§ **Page-level text extractions**:
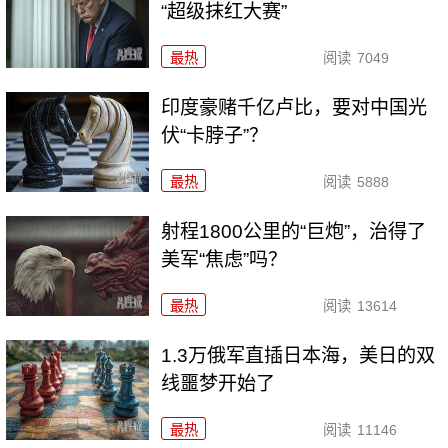
“超级抹红大赛”
最热
阅读
7049
印度豪赌千亿卢比，要对中国光
伏“卡脖子”？
最热
阅读
5888
射程1800公里的“巨炮”，治得了
美军“焦虑”吗？
最热
阅读
13614
1.3万俄军直插日本海，美日的双
线噩梦开始了
最热
阅读
11146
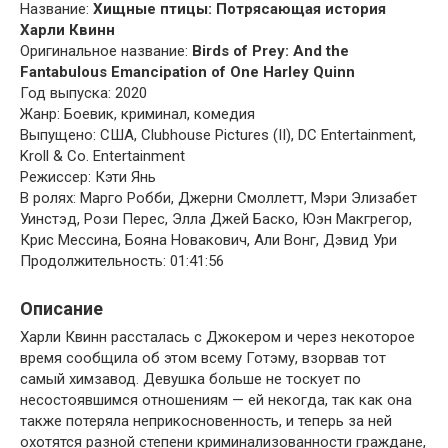
Название:
Хищные птицы: Потрясающая история
Харли Квинн
Оригинальное название:
Birds of Prey: And the
Fantabulous Emancipation of One Harley Quinn
Год выпуска: 2020
Жанр: Боевик, криминал, комедия
Выпущено: США, Clubhouse Pictures (II), DC Entertainment,
Kroll & Co. Entertainment
Режиссер: Кэти Янь
В ролях: Марго Робби, Джерни Смоллетт, Мэри Элизабет
Уинстэд, Рози Перес, Элла Джей Баско, Юэн Макгрегор,
Крис Мессина, Бояна Новакович, Али Вонг, Дэвид Ури
Продолжительность: 01:41:56
Описание
Харли Квинн рассталась с Джокером и через некоторое
время сообщила об этом всему Готэму, взорвав тот
самый химзавод. Девушка больше не тоскует по
несостоявшимся отношениям — ей некогда, так как она
также потеряла неприкосновенность, и теперь за ней
охотятся разной степени криминализованности граждане,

§ **TASK PROMPT**: The reply must hold every line above exactly as written and none of the pictures.

§ **WRITTEN RESPONSE**:
“超级抹红大赛”
最热
阅读
7049
印度豪赌千亿卢比，要对中国光
伏“卡脖子”？
最热
阅读
5888
射程1800公里的“巨炮”，治得了
美军“焦虑”吗？
最热
阅读
13614
1.3万俄军直插日本海，美日的双
线噩梦开始了
最热
阅读
11146
Название:
Хищные птицы: Потрясающая история
Харли Квинн
Оригинальное название:
Birds of Prey: And the
Fantabulous Emancipation of One Harley Quinn
Год выпуска: 2020
Жанр: Боевик, криминал, комедия
Выпущено: США, Clubhouse Pictures (II), DC Entertainment,
Kroll & Co. Entertainment
Режиссер: Кэти Янь
В ролях: Марго Робби, Джерни Смоллетт, Мэри Элизабет
Уинстэд, Рози Перес, Элла Джей Баско, Юэн Макгрегор,
Крис Мессина, Бояна Новакович, Али Вонг, Дэвид Ури
Продолжительность: 01:41:56
Описание
Харли Квинн рассталась с Джокером и через некоторое
время сообщила об этом всему Готэму, взорвав тот
самый химзавод. Девушка больше не тоскует по
несостоявшимся отношениям — ей некогда, так как она
также потеряла неприкосновенность, и теперь за ней
охотятся разной степени криминализованности граждане,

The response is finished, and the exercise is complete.